Image and design file data:
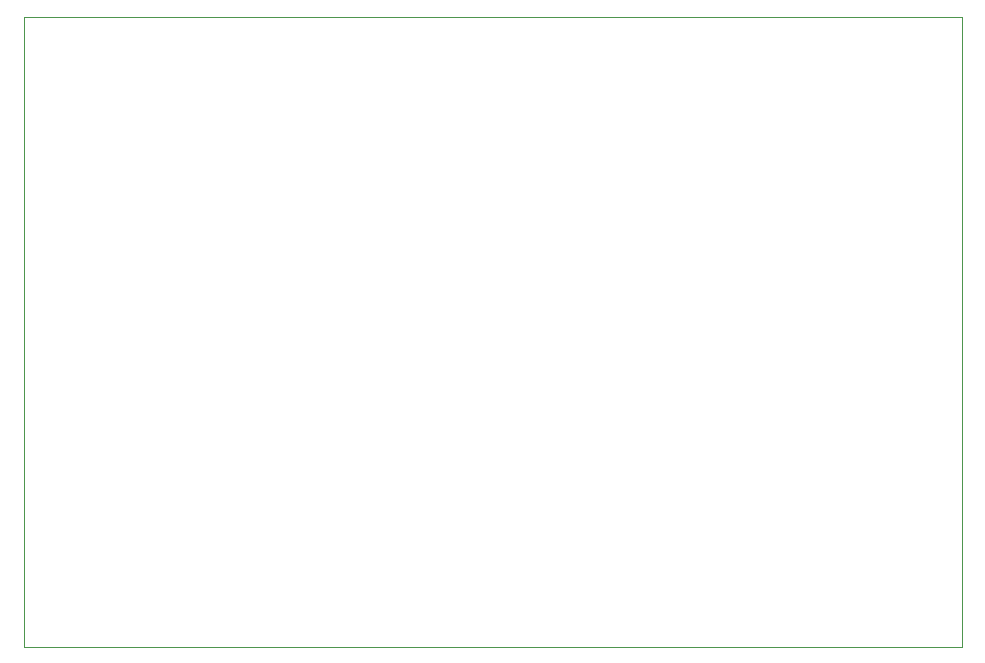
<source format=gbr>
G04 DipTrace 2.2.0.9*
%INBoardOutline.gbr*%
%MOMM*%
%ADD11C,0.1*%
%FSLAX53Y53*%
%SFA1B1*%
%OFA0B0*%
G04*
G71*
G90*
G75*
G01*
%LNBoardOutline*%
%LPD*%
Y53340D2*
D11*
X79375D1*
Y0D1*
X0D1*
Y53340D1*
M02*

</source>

### [Instruction]
Repeat every entry above exactly; images stay out of the copy.

### [Result for this task]
<source format=gbr>
G04 DipTrace 2.2.0.9*
%INBoardOutline.gbr*%
%MOMM*%
%ADD11C,0.1*%
%FSLAX53Y53*%
%SFA1B1*%
%OFA0B0*%
G04*
G71*
G90*
G75*
G01*
%LNBoardOutline*%
%LPD*%
Y53340D2*
D11*
X79375D1*
Y0D1*
X0D1*
Y53340D1*
M02*

</source>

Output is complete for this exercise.